◆ AIM OF THE EXERCISE
Whichever lines of the entries hold the word "životě" should be identified and copied.

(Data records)

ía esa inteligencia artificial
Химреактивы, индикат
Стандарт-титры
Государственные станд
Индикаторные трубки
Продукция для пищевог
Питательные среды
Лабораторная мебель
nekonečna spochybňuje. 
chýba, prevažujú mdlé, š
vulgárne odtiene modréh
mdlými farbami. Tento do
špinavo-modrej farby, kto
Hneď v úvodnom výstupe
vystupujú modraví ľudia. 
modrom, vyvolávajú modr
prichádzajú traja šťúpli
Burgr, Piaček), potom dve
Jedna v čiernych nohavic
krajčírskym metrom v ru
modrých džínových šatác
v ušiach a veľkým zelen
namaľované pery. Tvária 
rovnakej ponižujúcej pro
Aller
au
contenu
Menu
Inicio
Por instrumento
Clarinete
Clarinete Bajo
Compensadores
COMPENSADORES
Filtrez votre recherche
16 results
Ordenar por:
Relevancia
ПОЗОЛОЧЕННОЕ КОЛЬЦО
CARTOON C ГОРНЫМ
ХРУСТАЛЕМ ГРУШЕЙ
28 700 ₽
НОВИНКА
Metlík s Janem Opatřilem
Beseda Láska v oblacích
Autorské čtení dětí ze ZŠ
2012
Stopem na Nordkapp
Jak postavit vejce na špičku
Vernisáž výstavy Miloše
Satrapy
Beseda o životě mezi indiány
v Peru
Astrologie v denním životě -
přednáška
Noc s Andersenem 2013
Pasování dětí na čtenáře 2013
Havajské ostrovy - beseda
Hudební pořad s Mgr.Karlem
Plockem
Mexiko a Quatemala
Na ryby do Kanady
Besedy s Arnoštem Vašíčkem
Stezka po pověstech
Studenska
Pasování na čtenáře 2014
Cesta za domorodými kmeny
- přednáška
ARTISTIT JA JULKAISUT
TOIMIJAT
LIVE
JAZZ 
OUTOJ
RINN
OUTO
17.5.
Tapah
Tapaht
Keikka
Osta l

◆ YOUR RESPONSE
Beseda o životě mezi indiány
Astrologie v denním životě -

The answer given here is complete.